## WORK TO COMPLETE
Exactly as written, copy the lines that run from the start of the data below to the line containing "sağlar hem de yemeklerinizde", both ends included.
_ _ _
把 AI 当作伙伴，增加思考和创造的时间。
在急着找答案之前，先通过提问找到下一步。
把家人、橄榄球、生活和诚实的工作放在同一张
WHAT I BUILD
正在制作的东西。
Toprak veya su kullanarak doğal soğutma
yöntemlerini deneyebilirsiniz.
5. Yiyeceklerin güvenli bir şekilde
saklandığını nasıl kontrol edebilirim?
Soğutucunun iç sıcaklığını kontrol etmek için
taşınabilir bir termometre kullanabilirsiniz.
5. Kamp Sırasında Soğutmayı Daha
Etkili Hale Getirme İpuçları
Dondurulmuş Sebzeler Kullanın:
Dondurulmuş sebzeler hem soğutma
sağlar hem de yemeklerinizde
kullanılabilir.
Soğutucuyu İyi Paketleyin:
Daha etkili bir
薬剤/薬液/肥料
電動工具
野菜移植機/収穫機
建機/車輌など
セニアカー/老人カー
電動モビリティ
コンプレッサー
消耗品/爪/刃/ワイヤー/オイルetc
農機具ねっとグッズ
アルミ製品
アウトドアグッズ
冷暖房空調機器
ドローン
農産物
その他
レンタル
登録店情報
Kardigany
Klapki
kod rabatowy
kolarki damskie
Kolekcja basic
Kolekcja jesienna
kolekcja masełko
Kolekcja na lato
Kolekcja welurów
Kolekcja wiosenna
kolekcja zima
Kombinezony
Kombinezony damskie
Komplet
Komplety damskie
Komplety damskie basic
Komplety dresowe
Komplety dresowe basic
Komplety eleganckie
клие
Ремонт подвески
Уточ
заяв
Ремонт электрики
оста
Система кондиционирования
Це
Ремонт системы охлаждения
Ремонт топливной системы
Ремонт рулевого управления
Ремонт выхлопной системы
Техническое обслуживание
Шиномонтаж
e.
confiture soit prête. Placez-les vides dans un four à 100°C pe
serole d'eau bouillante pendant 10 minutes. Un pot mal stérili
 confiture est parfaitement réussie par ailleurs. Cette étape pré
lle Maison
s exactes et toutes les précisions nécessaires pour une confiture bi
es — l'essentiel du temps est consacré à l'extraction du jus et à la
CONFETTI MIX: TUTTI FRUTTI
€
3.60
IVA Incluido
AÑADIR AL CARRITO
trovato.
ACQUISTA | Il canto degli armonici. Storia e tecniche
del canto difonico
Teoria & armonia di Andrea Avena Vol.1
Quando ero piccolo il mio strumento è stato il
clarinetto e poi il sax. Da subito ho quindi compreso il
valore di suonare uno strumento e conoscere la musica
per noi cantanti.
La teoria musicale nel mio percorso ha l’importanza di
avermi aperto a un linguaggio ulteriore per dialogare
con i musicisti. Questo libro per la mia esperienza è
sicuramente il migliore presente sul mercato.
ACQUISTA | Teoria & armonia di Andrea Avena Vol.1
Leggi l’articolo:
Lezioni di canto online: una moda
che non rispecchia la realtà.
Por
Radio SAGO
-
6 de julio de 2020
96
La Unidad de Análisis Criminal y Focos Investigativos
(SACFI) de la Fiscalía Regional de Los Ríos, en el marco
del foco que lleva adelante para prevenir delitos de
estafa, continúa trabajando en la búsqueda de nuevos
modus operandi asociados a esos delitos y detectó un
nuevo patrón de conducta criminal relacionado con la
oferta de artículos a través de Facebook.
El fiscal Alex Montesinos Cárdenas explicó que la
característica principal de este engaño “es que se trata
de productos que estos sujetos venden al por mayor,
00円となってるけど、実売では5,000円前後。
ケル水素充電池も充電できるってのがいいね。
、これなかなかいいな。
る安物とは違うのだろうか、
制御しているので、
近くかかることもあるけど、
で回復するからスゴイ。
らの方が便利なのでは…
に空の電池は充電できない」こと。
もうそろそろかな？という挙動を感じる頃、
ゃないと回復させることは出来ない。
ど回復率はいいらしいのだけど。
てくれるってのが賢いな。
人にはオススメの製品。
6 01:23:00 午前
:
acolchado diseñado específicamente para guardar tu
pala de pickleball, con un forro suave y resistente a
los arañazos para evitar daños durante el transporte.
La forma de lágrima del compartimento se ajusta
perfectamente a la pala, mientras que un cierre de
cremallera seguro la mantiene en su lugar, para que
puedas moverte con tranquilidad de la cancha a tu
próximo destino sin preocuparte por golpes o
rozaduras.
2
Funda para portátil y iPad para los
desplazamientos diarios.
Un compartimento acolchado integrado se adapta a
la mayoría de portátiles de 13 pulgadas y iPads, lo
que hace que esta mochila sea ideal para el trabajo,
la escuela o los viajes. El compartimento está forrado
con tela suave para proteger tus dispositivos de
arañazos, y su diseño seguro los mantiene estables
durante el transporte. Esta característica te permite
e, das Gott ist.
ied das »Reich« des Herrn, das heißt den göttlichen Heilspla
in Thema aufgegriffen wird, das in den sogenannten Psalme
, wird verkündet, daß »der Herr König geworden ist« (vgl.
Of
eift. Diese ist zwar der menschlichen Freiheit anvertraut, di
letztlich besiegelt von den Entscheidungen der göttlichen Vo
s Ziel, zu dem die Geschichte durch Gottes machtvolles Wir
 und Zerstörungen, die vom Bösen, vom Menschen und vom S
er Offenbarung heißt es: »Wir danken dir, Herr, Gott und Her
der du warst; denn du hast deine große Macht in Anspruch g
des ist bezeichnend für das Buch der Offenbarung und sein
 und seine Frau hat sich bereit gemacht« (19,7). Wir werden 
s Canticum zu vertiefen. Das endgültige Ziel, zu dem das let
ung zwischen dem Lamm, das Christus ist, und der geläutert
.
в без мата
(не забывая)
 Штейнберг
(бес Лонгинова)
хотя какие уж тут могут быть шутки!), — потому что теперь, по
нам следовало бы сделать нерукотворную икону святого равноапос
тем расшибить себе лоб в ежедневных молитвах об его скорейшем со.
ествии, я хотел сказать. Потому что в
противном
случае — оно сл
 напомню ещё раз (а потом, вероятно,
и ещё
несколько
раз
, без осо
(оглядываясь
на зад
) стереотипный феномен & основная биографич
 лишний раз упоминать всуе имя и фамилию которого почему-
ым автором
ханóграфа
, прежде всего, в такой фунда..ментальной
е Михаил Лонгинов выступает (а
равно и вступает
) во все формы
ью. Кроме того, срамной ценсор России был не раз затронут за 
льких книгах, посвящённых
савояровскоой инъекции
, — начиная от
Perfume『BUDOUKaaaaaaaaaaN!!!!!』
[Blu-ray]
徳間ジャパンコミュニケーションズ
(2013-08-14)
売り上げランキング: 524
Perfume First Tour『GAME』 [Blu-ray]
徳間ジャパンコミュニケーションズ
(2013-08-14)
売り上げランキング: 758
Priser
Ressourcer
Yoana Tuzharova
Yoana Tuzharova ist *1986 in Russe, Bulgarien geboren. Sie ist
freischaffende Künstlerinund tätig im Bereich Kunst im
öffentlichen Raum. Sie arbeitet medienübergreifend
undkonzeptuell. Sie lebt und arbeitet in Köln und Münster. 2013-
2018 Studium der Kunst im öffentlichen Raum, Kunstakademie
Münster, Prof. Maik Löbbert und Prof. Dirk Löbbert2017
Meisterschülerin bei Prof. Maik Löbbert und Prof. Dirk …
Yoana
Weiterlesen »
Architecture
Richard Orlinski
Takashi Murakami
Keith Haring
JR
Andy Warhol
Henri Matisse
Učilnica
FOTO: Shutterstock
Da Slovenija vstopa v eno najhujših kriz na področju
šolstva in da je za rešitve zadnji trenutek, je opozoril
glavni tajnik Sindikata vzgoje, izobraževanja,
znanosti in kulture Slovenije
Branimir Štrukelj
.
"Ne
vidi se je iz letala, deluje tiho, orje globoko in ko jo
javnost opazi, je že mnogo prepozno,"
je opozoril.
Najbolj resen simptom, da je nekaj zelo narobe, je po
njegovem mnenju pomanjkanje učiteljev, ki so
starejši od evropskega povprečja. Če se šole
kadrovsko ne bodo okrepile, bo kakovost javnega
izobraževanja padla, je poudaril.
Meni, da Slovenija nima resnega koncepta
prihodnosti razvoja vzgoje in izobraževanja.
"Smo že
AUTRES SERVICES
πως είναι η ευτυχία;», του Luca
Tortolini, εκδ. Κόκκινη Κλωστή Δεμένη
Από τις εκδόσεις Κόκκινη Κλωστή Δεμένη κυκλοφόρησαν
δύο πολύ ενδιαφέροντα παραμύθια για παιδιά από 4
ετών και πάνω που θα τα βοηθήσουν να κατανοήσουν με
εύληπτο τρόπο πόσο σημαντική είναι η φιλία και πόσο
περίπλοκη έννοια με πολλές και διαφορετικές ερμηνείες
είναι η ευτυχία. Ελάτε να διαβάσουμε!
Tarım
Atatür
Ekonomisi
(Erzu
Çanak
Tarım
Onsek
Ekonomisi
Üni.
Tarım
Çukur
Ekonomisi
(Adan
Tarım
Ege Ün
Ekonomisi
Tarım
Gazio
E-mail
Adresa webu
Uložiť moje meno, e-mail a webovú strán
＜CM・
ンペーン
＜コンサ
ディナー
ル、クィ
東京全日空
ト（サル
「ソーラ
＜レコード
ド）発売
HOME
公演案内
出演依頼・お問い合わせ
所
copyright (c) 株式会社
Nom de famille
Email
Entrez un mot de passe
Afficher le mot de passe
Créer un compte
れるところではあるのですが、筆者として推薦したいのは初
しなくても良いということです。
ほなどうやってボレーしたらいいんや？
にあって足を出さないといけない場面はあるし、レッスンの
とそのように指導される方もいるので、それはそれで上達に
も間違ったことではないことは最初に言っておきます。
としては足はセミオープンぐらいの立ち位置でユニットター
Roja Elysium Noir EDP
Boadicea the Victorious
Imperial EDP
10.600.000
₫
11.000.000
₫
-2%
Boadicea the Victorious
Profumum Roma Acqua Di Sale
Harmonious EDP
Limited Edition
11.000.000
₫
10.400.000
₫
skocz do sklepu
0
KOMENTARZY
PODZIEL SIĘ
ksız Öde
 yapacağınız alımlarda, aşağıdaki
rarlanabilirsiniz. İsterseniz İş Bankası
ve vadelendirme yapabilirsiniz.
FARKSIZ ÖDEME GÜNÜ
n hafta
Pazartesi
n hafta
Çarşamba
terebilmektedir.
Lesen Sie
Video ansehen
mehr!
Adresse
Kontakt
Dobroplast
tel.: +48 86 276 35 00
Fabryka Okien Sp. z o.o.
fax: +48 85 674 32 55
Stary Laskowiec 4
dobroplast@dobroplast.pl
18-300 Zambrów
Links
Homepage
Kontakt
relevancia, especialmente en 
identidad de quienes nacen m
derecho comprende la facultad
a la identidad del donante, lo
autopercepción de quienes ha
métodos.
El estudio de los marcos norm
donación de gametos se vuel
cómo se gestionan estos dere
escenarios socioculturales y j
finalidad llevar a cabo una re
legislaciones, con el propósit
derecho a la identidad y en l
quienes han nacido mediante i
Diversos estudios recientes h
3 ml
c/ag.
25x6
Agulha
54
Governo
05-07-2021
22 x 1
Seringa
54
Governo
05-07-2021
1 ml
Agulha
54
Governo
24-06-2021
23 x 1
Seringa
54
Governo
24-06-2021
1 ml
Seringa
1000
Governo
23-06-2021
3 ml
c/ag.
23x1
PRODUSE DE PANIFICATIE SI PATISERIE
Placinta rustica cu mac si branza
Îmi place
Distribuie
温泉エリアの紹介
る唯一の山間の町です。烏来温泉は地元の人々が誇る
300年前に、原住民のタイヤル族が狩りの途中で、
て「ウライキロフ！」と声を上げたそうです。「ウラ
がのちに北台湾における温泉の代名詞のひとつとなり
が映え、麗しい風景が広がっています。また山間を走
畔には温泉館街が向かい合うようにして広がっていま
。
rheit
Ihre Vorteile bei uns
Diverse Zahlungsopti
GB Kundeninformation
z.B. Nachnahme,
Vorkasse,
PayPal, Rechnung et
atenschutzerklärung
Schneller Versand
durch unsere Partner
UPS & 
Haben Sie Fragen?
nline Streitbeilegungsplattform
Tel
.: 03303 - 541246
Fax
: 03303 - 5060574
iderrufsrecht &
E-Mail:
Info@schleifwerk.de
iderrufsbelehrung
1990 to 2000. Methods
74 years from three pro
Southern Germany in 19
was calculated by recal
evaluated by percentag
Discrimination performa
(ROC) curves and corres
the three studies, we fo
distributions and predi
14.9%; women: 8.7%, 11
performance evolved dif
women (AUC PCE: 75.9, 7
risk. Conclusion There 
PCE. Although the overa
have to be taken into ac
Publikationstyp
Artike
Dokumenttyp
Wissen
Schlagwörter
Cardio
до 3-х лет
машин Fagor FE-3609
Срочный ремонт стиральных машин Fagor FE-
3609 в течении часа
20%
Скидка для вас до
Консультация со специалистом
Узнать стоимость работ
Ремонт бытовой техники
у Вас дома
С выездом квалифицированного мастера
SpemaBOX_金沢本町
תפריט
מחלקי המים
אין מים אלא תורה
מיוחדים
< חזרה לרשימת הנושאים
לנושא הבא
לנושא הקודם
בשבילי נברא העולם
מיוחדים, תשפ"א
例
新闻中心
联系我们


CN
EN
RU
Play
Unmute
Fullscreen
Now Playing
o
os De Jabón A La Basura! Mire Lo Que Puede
_ _ _
## RESPONSE BELOW
把 AI 当作伙伴，增加思考和创造的时间。
在急着找答案之前，先通过提问找到下一步。
把家人、橄榄球、生活和诚实的工作放在同一张
WHAT I BUILD
正在制作的东西。
Toprak veya su kullanarak doğal soğutma
yöntemlerini deneyebilirsiniz.
5. Yiyeceklerin güvenli bir şekilde
saklandığını nasıl kontrol edebilirim?
Soğutucunun iç sıcaklığını kontrol etmek için
taşınabilir bir termometre kullanabilirsiniz.
5. Kamp Sırasında Soğutmayı Daha
Etkili Hale Getirme İpuçları
Dondurulmuş Sebzeler Kullanın:
Dondurulmuş sebzeler hem soğutma
sağlar hem de yemeklerinizde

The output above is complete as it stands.